NSW hospitals struggled amid Omicron surge

·3-min read

Patients in NSW faced record wait times for ambulances and spent longer in emergency departments as the state grappled with the COVID-19 Omicron variant, according to new data.

The health system was under stress as non-urgent elective surgery was suspended and the government relaxed most public health restrictions between January and March, the latest Bureau of Health Information (BHI) Quarterly Report revealed.

Some 734,704 people attended emergency departments during the period, down 2.8 per cent from the pre-pandemic period in 2019, but well above levels from five years ago.

The number of people admitted to hospital from ED fell 15.6 per cent from pre-pandemic levels, and those people generally waited longer.

The NSW Nurses and Midwives' Association said the report provided more evidence of the strain on public hospitals.

NSWNMA Acting Assistant General Secretary Michael Whaites said one nurse to every three ED treatment spaces would go a long way towards curbing the escalating crisis.

"A record 55,305 patients left EDs during January to March either without being seen, or before finishing treatment," he said.

"That's the worst it's ever been and it must be addressed."

A quarter of people waited four hours or fewer, but one in 10 waited longer than 18 hours and 29 minutes in ED - a rise from 13 hours and 25 minutes before the pandemic.

President of the Australian Paramedics Association NSW Chris Kastelan said emergency response times would continue to blow out until the government committed to reforms.

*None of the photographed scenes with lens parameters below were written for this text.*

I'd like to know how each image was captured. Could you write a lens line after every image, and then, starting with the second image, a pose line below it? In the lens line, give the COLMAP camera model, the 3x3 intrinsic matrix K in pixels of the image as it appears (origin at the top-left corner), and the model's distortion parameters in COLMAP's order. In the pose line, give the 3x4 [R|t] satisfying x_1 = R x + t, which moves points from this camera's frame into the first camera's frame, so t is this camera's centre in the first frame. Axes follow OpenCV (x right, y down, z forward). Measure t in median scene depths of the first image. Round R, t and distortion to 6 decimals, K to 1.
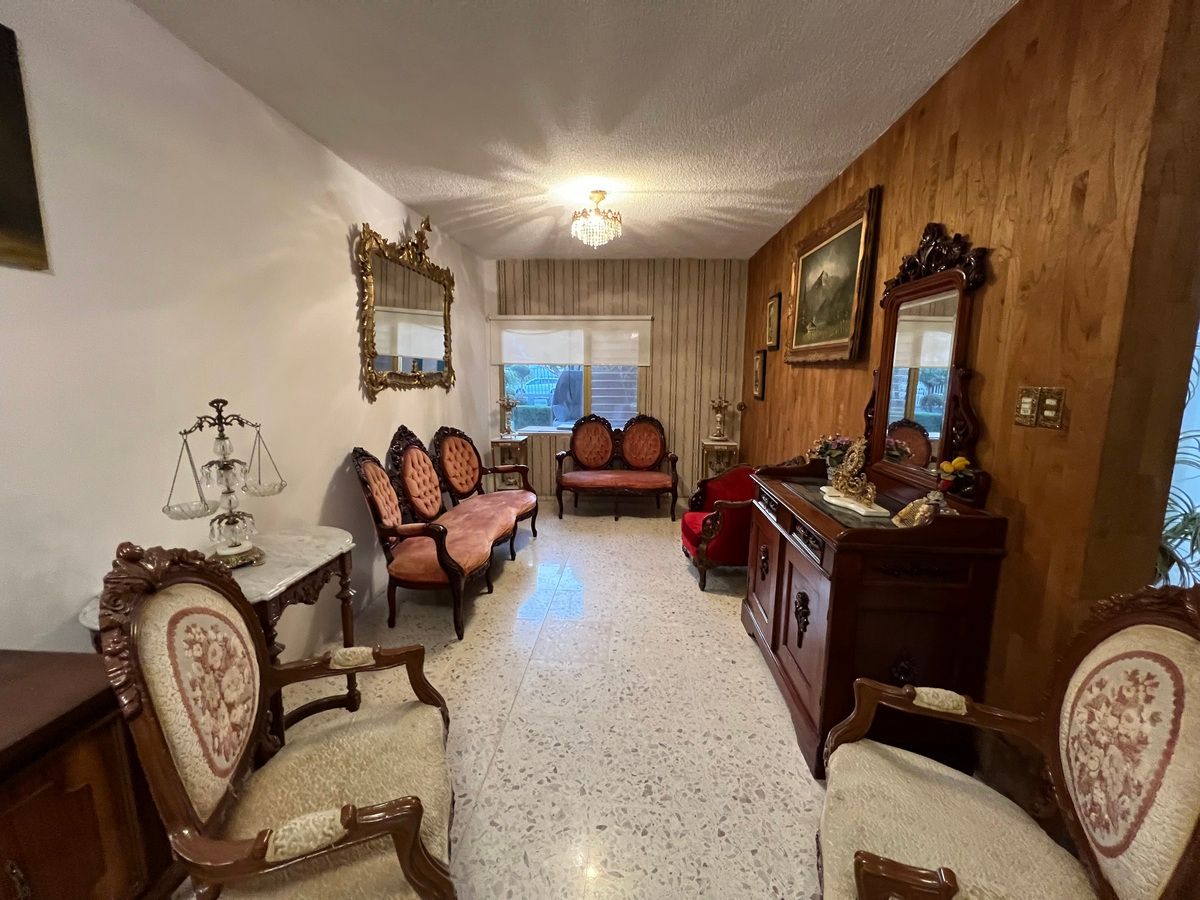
lens RADIAL K [[482.9, 0, 596.9], [0, 482.9, 449.7], [0, 0, 1]] dist [-0.001181, 0.000258]
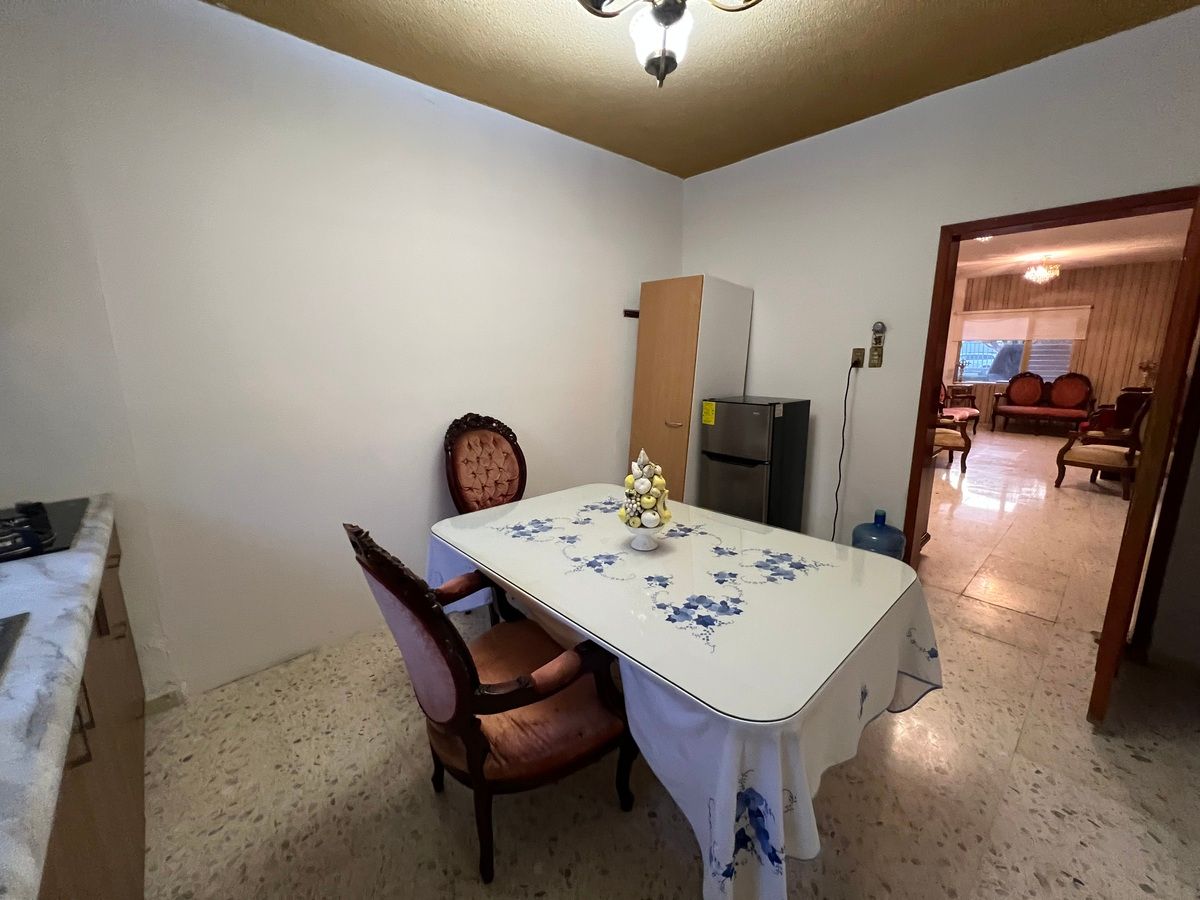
lens RADIAL K [[482.9, 0, 599.8], [0, 482.9, 446.9], [0, 0, 1]] dist [-0.001181, 0.000258]
pose [[0.727324, 0.123254, -0.675136, 0.083450], [-0.097269, 0.992324, 0.076372, 0.226967], [0.679367, 0.010122, 0.733729, -1.339108]]
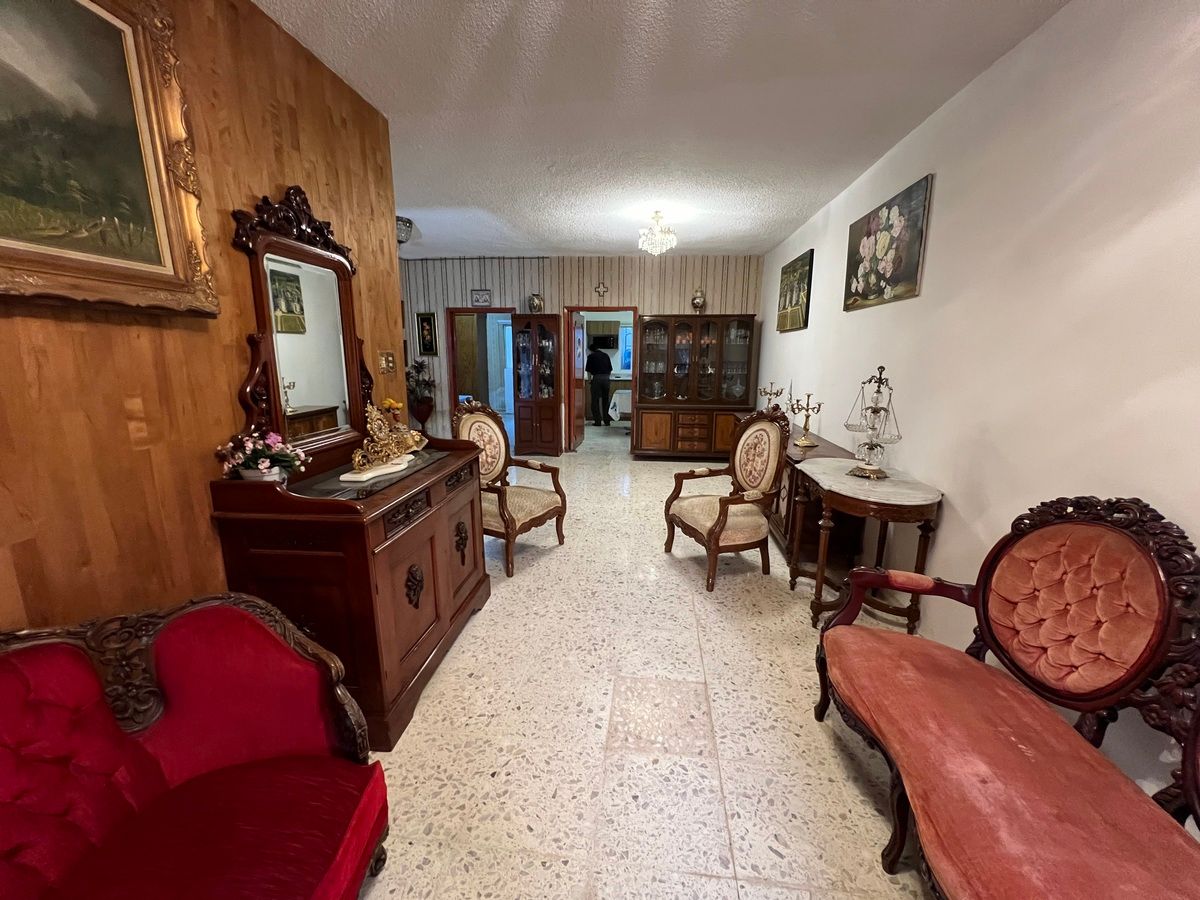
lens RADIAL K [[482.9, 0, 597.1], [0, 482.9, 449.0], [0, 0, 1]] dist [-0.001181, 0.000258]
pose [[-0.999371, -0.018537, 0.030232, 0.020396], [-0.006892, 0.937767, 0.347198, -0.142759], [-0.034786, 0.346771, -0.937305, 0.953290]]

"Across the board, patients are waiting longer than ever for an ambulance, and our service is failing to deliver on its own benchmarks for appropriate response times," he said.

Some 326,544 ambulance responses were made during the period, up 6.1 per cent from before the pandemic.

Demand for ambulances has been steadily increasing during the past five years, and a record number of highest priority cases were attended.

Ambulances took 8.8 minutes to arrive to the highest priority calls on average, the longest response time since 2010.

Only 60.2 per cent of responses for high priority calls were reached within the benchmark 10 minutes, the worst result in 12 years.

On average it took 15.7 minutes for an emergency ambulance to arrive, the longest wait on record.

The AMA says the report reveals all parts of the public hospital system are under strain, with reform and sustained funding needed to avert the looming healthcare crisis.

"What is really disturbing is the long-term trend that we're seeing in terms of escalating numbers of patients needing treatment and the health system's diminishing ability to meet that demand," AMA NSW president Michael Bonning said.

Non-urgent elective surgery was suspended during this period to help ease demand on the system.

In March 2022, 100,980 people were waiting for elective surgery, close to the peak of 101,024 in mid-2020.

One in 10 patients who underwent non-urgent surgery had been waiting longer than one year and 100 days.

Health secretary Susan Pearce said the period was one of the most challenging of the pandemic and health workers had been "remarkable".

"We have never seen a period like it before, from the huge volume of COVID-19 cases to the thousands of furloughed staff, and I want to thank the community for their understanding and patience as we faced the many challenges that came our way," she said.

Emergency departments remain under significant pressure from COVID-19 cases and a surge in flu infections impacting staff numbers.

The government will recruit 10,148 full-time staff to hospitals over four years as part of the upcoming NSW budget.